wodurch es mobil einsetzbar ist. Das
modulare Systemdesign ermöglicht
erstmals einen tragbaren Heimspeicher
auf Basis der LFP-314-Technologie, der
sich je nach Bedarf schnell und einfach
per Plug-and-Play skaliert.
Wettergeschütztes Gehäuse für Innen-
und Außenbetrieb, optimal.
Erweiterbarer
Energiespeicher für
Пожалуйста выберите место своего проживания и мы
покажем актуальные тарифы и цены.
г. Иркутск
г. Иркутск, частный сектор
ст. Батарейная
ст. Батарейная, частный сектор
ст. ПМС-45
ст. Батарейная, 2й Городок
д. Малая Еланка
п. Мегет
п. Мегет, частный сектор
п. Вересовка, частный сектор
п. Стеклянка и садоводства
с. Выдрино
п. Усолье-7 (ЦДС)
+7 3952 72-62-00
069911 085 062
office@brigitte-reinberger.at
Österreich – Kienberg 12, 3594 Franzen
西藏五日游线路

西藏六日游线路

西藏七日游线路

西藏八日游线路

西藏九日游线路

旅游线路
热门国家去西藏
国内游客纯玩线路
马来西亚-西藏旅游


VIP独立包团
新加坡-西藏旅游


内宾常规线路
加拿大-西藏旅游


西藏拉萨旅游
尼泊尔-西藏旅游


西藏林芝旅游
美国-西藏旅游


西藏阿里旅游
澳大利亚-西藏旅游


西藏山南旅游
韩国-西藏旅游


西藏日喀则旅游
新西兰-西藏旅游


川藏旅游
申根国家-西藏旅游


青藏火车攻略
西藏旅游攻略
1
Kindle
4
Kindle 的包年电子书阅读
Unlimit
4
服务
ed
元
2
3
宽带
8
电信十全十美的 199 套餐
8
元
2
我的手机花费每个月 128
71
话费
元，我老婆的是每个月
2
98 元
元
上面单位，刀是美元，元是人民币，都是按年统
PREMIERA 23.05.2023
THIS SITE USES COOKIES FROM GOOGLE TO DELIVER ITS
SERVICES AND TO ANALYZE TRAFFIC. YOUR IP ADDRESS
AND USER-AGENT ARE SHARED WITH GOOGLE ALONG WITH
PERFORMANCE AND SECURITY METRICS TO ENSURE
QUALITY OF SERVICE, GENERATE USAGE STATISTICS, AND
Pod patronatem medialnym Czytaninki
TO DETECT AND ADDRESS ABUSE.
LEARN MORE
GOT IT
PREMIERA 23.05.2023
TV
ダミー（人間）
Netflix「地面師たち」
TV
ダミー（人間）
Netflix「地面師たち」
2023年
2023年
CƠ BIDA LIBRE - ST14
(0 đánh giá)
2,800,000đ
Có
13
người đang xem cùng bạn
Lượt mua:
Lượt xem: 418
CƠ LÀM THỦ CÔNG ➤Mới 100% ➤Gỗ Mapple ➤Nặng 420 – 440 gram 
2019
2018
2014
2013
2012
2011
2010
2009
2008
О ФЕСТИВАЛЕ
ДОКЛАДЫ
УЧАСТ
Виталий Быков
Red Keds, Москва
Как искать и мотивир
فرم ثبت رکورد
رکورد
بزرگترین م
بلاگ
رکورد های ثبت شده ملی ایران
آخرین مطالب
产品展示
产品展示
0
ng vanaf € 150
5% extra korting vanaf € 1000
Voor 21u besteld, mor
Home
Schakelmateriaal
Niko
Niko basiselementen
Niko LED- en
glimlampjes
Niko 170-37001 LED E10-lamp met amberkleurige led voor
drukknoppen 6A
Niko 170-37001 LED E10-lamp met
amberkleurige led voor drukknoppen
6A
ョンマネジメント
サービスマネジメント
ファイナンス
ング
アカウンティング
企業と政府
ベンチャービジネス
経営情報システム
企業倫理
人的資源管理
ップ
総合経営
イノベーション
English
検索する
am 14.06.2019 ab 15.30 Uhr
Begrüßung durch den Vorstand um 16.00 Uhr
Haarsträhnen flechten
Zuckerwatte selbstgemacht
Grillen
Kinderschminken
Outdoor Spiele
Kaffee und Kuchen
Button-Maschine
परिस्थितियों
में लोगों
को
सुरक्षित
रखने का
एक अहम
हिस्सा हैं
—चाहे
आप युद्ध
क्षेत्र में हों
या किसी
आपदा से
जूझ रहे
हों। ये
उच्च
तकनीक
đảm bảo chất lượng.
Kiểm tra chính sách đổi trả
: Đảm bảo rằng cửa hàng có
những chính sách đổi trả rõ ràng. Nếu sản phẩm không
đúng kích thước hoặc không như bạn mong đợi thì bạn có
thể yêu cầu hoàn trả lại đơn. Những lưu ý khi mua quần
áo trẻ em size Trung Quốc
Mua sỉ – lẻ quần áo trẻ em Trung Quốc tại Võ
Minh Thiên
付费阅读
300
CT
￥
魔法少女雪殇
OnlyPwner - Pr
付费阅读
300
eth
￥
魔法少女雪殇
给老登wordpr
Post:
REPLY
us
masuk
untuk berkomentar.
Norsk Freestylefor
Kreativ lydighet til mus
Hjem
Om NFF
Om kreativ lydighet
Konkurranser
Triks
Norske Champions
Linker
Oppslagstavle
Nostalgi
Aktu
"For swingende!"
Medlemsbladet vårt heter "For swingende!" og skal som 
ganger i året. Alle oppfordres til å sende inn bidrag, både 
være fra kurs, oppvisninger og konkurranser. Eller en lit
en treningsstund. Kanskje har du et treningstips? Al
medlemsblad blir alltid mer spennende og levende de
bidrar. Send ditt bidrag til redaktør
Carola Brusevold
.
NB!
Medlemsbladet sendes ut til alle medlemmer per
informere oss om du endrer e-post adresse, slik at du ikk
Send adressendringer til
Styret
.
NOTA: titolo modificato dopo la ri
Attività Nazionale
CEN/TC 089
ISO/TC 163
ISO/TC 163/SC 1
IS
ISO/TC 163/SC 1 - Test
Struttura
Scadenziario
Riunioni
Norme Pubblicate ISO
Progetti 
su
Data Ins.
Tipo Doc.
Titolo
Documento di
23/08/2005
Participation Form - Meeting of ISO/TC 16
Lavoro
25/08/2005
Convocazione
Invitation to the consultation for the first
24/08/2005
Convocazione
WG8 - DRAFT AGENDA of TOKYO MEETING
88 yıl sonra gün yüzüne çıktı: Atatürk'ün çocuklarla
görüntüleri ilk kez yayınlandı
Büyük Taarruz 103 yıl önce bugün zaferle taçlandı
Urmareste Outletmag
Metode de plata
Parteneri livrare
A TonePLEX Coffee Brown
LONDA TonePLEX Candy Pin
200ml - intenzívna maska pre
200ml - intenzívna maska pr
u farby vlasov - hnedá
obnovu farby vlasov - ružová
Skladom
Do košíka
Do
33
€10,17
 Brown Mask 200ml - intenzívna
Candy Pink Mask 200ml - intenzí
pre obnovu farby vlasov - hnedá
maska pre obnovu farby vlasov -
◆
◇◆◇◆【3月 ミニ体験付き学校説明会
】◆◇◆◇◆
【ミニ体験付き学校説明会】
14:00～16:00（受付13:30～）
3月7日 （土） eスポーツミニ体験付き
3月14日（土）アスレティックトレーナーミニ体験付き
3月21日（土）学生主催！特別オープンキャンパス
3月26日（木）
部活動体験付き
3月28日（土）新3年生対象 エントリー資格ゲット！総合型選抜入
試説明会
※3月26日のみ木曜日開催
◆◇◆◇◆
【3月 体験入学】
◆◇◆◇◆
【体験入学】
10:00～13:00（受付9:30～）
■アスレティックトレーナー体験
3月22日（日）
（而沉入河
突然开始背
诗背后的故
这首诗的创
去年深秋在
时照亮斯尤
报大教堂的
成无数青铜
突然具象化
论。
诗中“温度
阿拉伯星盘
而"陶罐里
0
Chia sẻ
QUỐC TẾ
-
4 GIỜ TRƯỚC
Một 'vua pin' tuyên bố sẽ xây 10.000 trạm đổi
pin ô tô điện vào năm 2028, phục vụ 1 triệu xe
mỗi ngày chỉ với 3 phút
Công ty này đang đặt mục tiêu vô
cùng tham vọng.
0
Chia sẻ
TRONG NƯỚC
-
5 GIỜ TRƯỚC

▬▬▬

Written task:
The answer must hold exactly the lines of the entries above, from the first line through the line that contains "und Außenbetrieb, optimal.", and no others.

Your response:
wodurch es mobil einsetzbar ist. Das
modulare Systemdesign ermöglicht
erstmals einen tragbaren Heimspeicher
auf Basis der LFP-314-Technologie, der
sich je nach Bedarf schnell und einfach
per Plug-and-Play skaliert.
Wettergeschütztes Gehäuse für Innen-
und Außenbetrieb, optimal.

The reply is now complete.